[EXERCISE DIRECTIONS]:
Reproduce verbatim the lines of the items from the line containing "Blase am Fuß" to the line containing "Schwangerschaftsdiabetes", including both of those lines.

[SUPPLIED DATA]:

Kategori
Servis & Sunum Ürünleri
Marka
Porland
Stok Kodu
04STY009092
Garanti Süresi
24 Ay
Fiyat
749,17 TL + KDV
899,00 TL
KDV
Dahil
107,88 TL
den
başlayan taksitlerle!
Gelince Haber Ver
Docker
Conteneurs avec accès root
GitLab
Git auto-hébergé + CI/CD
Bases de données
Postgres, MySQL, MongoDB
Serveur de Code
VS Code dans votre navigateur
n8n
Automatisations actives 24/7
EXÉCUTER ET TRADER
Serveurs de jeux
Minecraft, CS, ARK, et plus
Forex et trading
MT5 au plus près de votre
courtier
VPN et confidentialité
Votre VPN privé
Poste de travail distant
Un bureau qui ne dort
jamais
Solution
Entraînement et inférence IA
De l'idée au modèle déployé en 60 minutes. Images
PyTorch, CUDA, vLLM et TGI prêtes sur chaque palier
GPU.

---

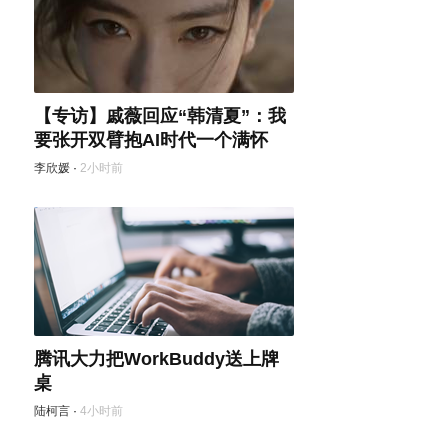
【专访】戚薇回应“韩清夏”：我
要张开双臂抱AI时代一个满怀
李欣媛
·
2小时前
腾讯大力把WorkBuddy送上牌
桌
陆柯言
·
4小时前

---

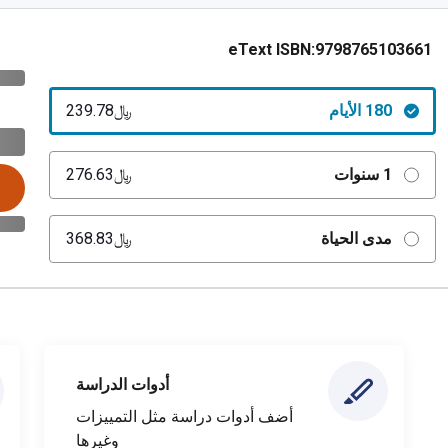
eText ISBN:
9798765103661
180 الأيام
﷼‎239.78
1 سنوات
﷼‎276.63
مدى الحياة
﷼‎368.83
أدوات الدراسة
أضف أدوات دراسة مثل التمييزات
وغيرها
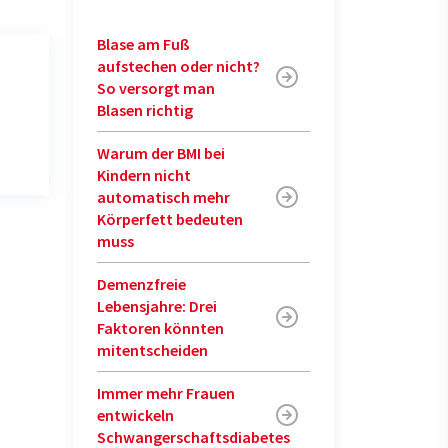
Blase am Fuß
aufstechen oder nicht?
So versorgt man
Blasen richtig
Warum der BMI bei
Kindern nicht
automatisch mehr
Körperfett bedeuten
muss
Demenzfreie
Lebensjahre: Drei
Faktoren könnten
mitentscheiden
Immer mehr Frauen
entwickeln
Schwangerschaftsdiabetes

[RESULT]:
Blase am Fuß
aufstechen oder nicht?
So versorgt man
Blasen richtig
Warum der BMI bei
Kindern nicht
automatisch mehr
Körperfett bedeuten
muss
Demenzfreie
Lebensjahre: Drei
Faktoren könnten
mitentscheiden
Immer mehr Frauen
entwickeln
Schwangerschaftsdiabetes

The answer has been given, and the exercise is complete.